Sarebbe bello se Parma 2020 costituisse l’occasione per intraprendere questa nuova avventura. È un progetto che richiederà tempo e impegno. Intanto si può fare subito il primo passo: divulgare l’esistenza e rendere più accessibile un Museo che, almeno sino a oggi, ha condotto un’esistenza un po’ umbratile, con l’aria di chi ci tiene a non essere notato.
Sono io che lo chiedo, o è Bodoni che parla con la mia voce? Non lo so, ma nutro la convinzione che, se oggi Bodoni potesse scegliere un portavoce, sceglierebbe me. Sarebbe il premio più bello alla mia lunga fedeltà nei suoi confronti, sia come collezionista sia come editore.

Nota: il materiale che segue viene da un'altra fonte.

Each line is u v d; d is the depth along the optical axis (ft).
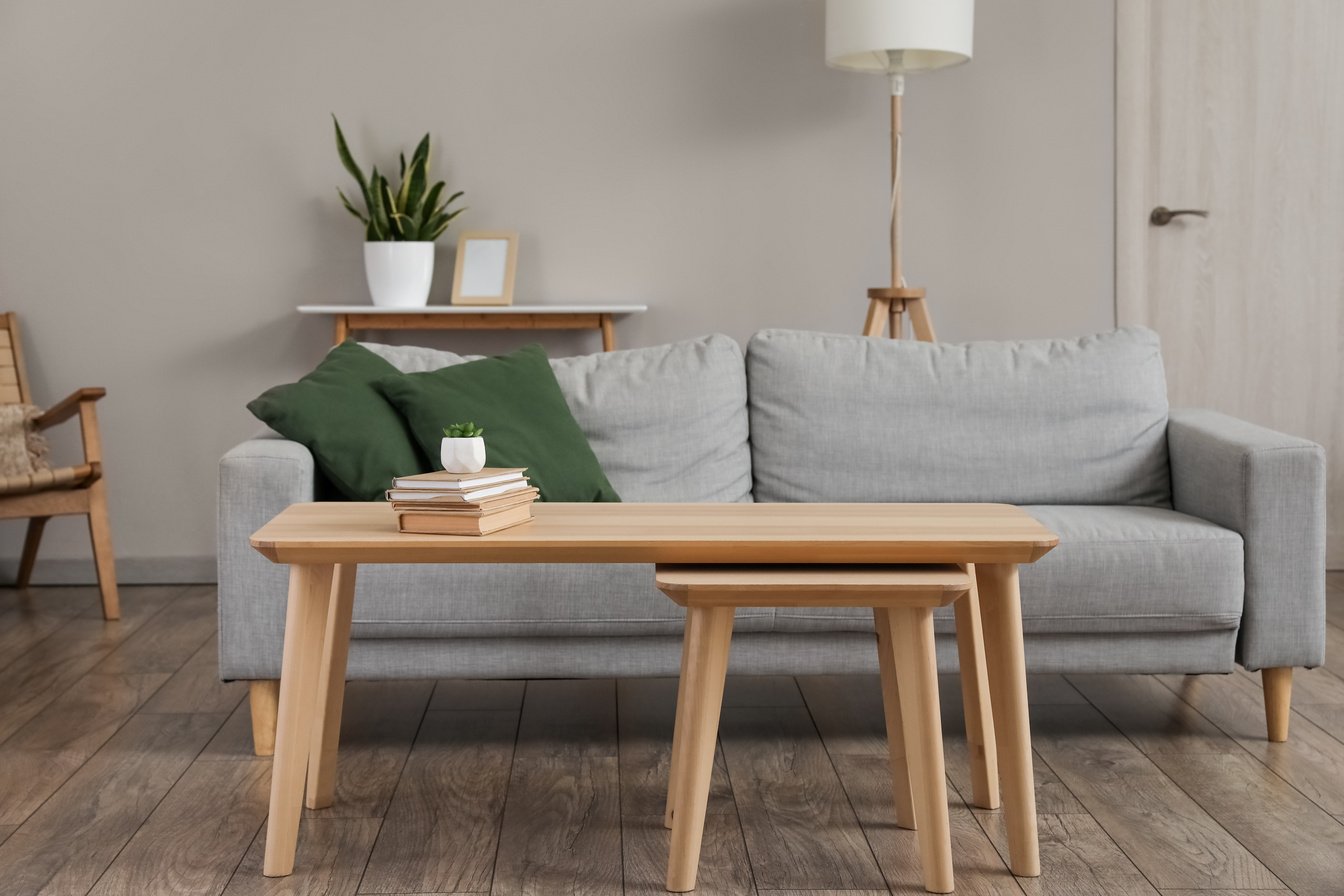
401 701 8.86
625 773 7.50
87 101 12.38
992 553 5.85
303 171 12.51
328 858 6.35
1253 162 12.73
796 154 12.66
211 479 12.76
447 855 6.39
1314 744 7.88
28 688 9.20
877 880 6.08
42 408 12.64
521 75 12.52
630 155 12.64
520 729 8.29
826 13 11.59
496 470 6.34
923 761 5.90
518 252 12.69
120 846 6.48
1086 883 6.03
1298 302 12.85
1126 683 9.17
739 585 5.72
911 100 12.62
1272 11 12.59
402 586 7.67
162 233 12.53
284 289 12.62
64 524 12.70
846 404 9.30
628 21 12.51
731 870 6.20
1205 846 6.42
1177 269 12.83
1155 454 9.22
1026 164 12.71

Da bambino traevo momenti di intensa felicità dalle figurine rare, qualche volta introvabili, che mi procuravo, spesso con astuti baratti. Da adulto ho continuato a essere collezionista, traendone le stesse candide gioie. La mia collezione di edizioni bodoniane è oggi la più vasta al mondo in mani private.
Se mi accadesse di incontrare l’ombra di Bodoni … ma qualche volta, aggirandomi nella mia Biblioteca, ha davvero l’impressione di incontrarla … la saluterei con le parole che Dante usò quando incontrò l’ombra di Virgilio: tu sei solo colui da cu’io tolsi / lo bello stile che m’ha fatto onore.
Tutta la mia attività editoriale si è svolta nel segno di Bodoni; ho usato e continuo a usare i suoi caratteri, non solo nei libri ma nei cataloghi, nei materiali promozionali, in tutto quello che esce dalla mia casa editrice e va in giro per il mondo, anche molto lontano da Parma; senza Bodoni non sarei editore, né sarei io.
La tradizione è qualcosa che va gustato. Mi rende felice e orgoglioso, mentre scrivo le righe che ora interrompo, pensare che siano destinate a un giornale di cui Bodoni fu per molti anni – per dirla con una locuzione di moda quando ero giovane – il Direttore artistico.